> Exercise brief: If a line in the records below contains the word "read", copy it out.

Dataset entries
------------------------

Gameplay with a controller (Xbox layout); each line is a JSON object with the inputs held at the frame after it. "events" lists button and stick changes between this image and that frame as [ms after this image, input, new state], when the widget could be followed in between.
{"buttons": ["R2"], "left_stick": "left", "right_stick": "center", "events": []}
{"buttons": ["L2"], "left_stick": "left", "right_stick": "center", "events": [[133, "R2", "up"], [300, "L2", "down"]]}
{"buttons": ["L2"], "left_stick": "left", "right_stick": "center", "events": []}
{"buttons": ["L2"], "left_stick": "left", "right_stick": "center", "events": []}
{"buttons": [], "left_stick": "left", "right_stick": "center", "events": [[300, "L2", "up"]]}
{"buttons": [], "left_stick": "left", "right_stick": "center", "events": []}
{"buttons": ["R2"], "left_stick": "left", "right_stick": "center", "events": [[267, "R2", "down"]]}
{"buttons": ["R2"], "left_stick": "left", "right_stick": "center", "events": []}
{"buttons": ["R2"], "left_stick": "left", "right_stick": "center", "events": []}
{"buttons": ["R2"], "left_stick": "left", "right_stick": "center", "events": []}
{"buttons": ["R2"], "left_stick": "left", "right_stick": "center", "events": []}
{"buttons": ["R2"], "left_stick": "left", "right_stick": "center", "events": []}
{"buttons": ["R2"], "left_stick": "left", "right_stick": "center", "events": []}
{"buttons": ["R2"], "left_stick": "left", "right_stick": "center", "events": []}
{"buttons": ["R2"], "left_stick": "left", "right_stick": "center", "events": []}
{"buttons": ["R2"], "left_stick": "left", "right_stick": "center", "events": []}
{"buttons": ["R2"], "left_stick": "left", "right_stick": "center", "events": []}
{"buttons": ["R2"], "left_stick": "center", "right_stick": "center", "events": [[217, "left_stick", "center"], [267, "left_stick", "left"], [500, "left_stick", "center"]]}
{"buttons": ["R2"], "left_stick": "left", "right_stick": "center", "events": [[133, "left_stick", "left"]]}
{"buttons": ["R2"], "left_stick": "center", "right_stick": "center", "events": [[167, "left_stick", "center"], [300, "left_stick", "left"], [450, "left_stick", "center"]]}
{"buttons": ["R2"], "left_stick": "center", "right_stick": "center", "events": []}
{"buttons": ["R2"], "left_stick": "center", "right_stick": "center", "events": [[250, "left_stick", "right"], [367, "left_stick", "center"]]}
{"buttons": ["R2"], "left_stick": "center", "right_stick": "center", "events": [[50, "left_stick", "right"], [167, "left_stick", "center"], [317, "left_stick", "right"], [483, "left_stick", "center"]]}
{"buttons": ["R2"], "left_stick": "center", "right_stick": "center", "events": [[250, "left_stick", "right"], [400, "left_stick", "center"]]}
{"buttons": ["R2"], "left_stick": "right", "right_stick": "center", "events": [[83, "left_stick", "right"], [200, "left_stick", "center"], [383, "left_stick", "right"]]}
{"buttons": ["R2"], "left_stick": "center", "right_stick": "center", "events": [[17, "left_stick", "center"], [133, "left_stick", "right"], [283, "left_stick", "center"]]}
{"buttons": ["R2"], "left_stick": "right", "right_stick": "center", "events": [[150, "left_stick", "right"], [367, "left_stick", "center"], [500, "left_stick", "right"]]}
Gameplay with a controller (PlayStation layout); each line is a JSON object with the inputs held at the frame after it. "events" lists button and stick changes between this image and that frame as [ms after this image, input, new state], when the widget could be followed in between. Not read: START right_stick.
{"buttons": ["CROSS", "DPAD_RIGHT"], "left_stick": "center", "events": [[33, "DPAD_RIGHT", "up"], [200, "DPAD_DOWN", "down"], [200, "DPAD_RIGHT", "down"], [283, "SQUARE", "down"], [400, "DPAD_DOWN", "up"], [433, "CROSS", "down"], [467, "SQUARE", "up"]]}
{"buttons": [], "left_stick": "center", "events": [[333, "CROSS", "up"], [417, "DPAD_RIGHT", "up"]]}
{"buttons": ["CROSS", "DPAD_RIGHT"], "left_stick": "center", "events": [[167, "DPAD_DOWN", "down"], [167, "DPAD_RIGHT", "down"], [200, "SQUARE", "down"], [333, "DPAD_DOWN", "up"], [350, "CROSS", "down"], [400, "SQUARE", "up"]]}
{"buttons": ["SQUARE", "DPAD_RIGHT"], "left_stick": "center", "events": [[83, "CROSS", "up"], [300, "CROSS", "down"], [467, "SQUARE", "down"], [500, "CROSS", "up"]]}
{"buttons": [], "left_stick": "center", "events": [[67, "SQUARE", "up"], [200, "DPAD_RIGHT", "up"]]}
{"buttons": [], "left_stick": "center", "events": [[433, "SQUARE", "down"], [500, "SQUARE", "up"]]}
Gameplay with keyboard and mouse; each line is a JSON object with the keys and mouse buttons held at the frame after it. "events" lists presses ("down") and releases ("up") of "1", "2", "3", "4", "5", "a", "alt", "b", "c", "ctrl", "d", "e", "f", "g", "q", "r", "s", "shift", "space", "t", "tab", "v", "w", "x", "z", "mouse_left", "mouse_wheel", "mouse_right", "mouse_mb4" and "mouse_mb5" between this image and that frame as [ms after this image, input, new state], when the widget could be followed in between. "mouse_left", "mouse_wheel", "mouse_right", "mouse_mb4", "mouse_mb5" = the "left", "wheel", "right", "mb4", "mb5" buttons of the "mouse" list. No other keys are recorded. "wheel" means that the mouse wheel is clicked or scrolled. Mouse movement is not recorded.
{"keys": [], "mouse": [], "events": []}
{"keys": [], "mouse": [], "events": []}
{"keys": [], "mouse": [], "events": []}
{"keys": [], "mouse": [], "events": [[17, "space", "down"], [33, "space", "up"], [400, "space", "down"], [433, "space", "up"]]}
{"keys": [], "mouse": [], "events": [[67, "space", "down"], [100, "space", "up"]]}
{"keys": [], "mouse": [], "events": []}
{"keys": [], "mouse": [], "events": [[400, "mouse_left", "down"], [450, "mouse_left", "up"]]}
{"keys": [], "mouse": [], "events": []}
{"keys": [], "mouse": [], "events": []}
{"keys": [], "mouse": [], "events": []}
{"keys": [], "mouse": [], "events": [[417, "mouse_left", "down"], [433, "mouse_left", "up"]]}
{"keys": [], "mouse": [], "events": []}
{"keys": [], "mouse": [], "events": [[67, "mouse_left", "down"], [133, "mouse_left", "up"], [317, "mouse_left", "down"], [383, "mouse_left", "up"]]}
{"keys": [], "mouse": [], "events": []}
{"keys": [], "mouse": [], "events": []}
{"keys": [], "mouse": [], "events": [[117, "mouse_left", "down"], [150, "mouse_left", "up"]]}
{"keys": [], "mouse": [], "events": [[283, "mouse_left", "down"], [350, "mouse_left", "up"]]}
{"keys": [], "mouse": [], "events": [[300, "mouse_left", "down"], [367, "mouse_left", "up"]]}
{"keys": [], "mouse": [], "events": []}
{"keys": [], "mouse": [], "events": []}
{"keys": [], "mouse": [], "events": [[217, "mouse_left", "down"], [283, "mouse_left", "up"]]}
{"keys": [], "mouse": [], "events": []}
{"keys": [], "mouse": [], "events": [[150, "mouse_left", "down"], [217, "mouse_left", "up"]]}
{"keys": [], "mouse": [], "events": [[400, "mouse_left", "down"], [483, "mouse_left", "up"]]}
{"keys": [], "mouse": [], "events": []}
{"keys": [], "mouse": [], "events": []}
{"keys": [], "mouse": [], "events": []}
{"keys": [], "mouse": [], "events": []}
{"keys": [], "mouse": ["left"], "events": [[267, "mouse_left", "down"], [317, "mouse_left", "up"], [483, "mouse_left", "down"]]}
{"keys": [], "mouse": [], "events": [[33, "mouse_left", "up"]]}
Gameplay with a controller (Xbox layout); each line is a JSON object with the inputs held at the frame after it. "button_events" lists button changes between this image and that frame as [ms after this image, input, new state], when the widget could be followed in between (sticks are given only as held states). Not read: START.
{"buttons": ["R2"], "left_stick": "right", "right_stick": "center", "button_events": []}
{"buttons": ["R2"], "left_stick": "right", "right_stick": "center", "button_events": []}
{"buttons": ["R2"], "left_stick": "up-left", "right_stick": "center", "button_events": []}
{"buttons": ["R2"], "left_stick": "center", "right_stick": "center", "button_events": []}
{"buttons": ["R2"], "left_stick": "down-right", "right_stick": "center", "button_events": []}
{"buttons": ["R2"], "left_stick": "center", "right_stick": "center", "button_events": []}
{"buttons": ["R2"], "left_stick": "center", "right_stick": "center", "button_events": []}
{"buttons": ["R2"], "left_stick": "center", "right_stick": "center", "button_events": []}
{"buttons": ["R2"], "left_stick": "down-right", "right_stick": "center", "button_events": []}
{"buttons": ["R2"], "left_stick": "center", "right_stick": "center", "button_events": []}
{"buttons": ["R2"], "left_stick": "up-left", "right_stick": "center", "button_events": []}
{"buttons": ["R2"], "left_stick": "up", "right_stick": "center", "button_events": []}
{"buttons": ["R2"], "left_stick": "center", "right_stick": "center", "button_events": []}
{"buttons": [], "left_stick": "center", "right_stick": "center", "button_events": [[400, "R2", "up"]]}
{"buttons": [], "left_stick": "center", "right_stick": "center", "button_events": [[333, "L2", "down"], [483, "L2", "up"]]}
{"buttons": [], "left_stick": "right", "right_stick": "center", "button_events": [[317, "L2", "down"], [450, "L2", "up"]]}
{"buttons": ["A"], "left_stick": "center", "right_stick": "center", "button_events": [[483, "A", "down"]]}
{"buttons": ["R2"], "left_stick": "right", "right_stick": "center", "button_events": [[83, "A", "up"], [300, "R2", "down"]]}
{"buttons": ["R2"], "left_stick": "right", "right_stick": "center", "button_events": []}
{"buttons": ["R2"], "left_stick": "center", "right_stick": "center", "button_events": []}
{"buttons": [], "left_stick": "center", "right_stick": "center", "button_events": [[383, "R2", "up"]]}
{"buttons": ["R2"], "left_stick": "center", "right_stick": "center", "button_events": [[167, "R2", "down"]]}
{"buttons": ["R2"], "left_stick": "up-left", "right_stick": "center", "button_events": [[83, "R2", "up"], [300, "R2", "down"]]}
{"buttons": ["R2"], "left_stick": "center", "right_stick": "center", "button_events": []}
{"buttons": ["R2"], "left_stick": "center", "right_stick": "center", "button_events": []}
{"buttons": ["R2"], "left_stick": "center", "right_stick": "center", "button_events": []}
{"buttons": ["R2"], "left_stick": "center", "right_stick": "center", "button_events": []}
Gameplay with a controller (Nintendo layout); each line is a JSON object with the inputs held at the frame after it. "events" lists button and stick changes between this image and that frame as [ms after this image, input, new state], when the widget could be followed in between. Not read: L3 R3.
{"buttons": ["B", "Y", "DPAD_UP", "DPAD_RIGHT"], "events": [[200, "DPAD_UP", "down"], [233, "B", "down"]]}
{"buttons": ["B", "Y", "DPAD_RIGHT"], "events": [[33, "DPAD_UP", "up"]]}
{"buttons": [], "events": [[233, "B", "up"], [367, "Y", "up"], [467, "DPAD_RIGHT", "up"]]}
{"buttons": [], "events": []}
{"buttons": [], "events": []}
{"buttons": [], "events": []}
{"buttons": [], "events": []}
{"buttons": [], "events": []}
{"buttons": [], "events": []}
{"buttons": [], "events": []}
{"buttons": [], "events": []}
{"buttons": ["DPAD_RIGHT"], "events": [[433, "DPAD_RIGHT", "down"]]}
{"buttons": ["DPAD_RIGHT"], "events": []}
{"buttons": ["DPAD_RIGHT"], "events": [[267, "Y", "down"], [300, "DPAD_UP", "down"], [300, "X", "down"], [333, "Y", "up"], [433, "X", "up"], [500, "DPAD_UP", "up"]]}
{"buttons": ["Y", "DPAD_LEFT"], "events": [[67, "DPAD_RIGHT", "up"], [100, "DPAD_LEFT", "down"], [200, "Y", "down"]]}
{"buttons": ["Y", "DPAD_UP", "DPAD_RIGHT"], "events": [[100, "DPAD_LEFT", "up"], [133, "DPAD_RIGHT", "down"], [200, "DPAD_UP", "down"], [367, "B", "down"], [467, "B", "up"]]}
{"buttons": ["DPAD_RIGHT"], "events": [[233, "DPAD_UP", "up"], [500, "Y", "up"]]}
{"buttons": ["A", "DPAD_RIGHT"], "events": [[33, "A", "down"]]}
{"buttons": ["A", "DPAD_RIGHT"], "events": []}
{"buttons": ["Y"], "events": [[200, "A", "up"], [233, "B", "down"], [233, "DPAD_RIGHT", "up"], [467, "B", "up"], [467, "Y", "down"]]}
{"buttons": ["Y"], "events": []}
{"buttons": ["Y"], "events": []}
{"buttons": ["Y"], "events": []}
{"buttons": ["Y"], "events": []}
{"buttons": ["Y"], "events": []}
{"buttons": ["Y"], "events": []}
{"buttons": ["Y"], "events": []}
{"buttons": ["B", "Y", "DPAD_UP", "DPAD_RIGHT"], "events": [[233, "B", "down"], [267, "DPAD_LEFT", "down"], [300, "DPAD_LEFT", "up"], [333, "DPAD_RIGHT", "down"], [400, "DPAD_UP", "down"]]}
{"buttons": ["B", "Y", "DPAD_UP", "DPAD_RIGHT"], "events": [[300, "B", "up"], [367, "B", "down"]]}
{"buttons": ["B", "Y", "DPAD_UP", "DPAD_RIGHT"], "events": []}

------------------------

> Solution to the exercise:
Gameplay with a controller (PlayStation layout); each line is a JSON object with the inputs held at the frame after it. "events" lists button and stick changes between this image and that frame as [ms after this image, input, new state], when the widget could be followed in between. Not read: START right_stick.
Gameplay with a controller (Xbox layout); each line is a JSON object with the inputs held at the frame after it. "button_events" lists button changes between this image and that frame as [ms after this image, input, new state], when the widget could be followed in between (sticks are given only as held states). Not read: START.
Gameplay with a controller (Nintendo layout); each line is a JSON object with the inputs held at the frame after it. "events" lists button and stick changes between this image and that frame as [ms after this image, input, new state], when the widget could be followed in between. Not read: L3 R3.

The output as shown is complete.